§ **Stated exercise 1**: In the baseball game report, who hit the home run in the bottom of the fourth inning that gave the Fire the go-ahead run?
§ **Stated exercise 2**: Please continue the baseball game report from where it stops.
======== Selected excerpt
After consecutive weekend rainouts, the Fire were anxious to step on the first dry diamond they had seen in weeks. Last Sunday carried an extra sense of urgency as the weather had robbed them of an opportunity to regain lost ground in conference play against Grinnell the week before, following a discouraging start to the beginning of the season. The Fire came into Sunday’s double-header at 4-19 (1-3 in conference), but with an opportunity to sweep rival Monmouth and reassert themselves among the scattered South Division, an elevated focus was consistent from opening anthem to final out.
Freshman Jordan Ball was the ace on the hill in game one, where his consistency continued to overshadow inexperience. Shaking off an early opening run in the first inning, Ball pitched well and with confidence, as he was able to keep his pitches down, getting playable balls for his supporting defense.
“The pitching kept the hitters off balance, so they never really hit the ball hard,” said junior John Curtin. “We got a lot of weak ground balls, especially to the left side, and they were easy to field.”
As Curtin maintained, the offense was far from dormant as the Fire racked up nine hits off Monmouth starting pitcher Michael Reed. But the hits were scattered, and slow to produce runs. After senior Luke Hunter tied the game with a second inning solo shot to right, senior Greg Leibach put a single up the middle for an RBI and the 2-1 lead in the third.
Monmouth’s Ryan Stubler solo-homered off Ball in the top of the fourth to tie the game at two, but Curtin came right back in the bottom of the inning with a drive over the left field fence to give the home team the go-ahead run they needed.
“Obviously, it felt real good,” said Curtin. “It didn’t mean that much when I hit it because we were only in the fourth inning. But in retrospect, it was a deciding factor in the game.”
It was, in fact, the run that would win the game for the Fire, but it was the incredible collective effort that would protect that slim lead long enough to earn the win. From sophomore Joey Graeff’s hustle to recover from a base-running mistake to Greg Leibach’s non-factor play of the day that left him somersaulting over a fence after a foul ball. He did not make the catch, but the extra effort and self-sacrifice was evident. And he stuck the landing gracefully. A crucial relay from left field was aptly executed to throw out what would have been the tying run for Monmouth. The play not only protected the lead, but was a huge surge of momentum Knox used to carry them through the end.
“Giving up a lead is always tough, mentally. But a big play like that, what it meant to us score-wise, meant a lot. It wasn’t that spectacular of a play, but it was executed how it was supposed to. We got a great cut-off from [Luke] Hunter, and were able to get the out and protect the lead,” Curtain said.
Junior Sammy Almohandis was stellar in relief as he came into close with two out in the bottom of the seventh inning. After plunking the first batter he pitched to, Almohandis struck out five of the eight batters he faced, giving up only one hit. Giving support where it was needed, the game ended in summarizing fashion as sophomore catcher George Nicholson made a remarkable sliding catch of a foul ball off the back-stop fence. Ball got the W, Almohandis got the save, and the Fire took game one, 3-2.
================
======== Recorded data
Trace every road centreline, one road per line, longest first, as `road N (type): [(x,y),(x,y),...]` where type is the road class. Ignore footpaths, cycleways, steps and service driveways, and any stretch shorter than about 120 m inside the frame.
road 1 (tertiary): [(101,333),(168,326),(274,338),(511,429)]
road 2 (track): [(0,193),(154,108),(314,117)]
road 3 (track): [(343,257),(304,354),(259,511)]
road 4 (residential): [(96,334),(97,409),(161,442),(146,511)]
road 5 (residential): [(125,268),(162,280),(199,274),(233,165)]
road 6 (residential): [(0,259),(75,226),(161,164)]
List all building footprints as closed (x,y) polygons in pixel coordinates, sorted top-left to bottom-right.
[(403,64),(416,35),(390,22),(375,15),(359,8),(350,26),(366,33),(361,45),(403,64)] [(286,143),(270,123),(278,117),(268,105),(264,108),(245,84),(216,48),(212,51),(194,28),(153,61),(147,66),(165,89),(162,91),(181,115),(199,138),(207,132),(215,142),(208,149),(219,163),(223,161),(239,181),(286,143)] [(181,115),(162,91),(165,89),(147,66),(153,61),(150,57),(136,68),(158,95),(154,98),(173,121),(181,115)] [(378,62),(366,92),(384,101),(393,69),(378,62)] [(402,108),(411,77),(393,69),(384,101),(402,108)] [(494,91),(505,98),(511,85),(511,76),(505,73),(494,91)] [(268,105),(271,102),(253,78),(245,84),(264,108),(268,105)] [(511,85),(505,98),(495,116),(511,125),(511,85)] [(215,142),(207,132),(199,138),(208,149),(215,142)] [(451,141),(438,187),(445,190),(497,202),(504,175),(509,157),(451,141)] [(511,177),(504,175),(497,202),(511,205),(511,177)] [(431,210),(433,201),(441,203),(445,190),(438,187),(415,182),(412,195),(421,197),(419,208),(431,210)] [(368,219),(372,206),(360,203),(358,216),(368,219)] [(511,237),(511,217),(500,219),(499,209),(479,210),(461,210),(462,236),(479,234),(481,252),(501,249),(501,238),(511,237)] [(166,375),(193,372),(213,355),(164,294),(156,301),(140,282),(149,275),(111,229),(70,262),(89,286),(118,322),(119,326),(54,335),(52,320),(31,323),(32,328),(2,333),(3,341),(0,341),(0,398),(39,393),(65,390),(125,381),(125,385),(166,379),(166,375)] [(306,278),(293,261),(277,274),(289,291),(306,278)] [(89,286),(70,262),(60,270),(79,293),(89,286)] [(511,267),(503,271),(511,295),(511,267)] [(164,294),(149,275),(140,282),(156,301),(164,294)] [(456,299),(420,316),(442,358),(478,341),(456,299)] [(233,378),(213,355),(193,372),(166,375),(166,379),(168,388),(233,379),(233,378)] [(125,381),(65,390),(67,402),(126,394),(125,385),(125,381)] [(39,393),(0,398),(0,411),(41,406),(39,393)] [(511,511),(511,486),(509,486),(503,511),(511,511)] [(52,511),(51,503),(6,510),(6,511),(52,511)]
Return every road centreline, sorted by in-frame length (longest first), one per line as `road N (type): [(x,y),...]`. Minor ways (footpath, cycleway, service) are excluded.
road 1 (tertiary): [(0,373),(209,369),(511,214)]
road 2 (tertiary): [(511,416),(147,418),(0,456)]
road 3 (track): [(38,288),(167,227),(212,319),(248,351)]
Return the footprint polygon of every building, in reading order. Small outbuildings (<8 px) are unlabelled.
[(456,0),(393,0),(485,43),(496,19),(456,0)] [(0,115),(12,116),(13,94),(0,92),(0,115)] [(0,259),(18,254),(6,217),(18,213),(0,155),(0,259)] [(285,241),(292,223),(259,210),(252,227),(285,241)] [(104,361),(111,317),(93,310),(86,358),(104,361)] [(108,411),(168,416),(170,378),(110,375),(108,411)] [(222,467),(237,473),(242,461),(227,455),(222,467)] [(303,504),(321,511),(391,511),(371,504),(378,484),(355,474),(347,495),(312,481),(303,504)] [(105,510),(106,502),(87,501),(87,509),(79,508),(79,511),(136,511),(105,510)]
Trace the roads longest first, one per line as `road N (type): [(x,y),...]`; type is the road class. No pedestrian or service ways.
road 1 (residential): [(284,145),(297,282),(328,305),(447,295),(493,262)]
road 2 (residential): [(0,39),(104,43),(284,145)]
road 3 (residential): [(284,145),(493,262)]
================
§ **Exercise response 1**: Junior John Curtin.

§ **Exercise response 2**:
Game two produced a showcasing performance of freshman Colin Davis, the other half of the proverbial one-two punch that had the Fighting Scots stunned on Sunday. Ball and Davis complement each other in tandem. Davis’ repertoire introduced a lulling curveball that the Monmouth hitters could not figure out after seeing the speed of Ball. And as Davis tired after seven solid innings of work that notched him six strikeouts, Almohandis returned to close with yet another adjustment to configure.
“Jordan and Colin have been doing it since Florida,” said Curtin. “Neither of them will blow you away, but they’ll both hit their spots, and that’s all they really need to do. If they keep getting ground balls, we’ll be there to field them. It’s nice knowing what you have going into the game, with Jordan or Colin to start things out and Sammy to come in and close.”
Game two played out in similar fashion, with Knox and Monmouth trading runs early, until the fifth inning when junior Kevin Malone was able to get around on one and send a two-run shot to right, giving Knox the 3-1 lead. Monmouth pitcher Drew Johnson continued to struggle, and was replaced by Brian Chandler who did not fair much better. Chandler hit junior Adam Estergard in the back, putting Knox runners on first and second. Hunter later scored senior Paul Bennett from second on an RBI single to left, giving Knox substantial separation at 4-1.
Monmouth was able to battle back against Almohandis in the top of the eighth, scoring three runs on a string of hits and an error. But a little verbal encouragement from Coach Jami Isaacson and mental toughness got Almohandis out of the inning, knotted up in a 4-4 tie.
After Hunter popped out to right to begin the bottom of the eighth, junior Nate Ayers got things started with a single to right. Junior Ian Pope came in as a substitute runner for Ayers, and the extra speed proved beneficial, as Curtin dropped a sacrifice bunt to move Pope into scoring position. Bringing up the bottom of the line-up, Joey Graeff came through clutch, stepping in and hitting an RBI double to right, giving Knox the go-ahead they needed. Knox led 5-4 going into the ninth inning.
Getting crucial play from the eight and nine spots, Curtin felt good about the contributions he and Graeff gave on Sunday.
“You know, Joey and I, it’s easy for us to step up and get those big hits. That being said, everyone looks at us to be the spark in the order. It’s nice to see the guys in the top of the order step up and get something done, because the Bash Brothers can’t carry it for the rest of the season. It needs to be a team effort.”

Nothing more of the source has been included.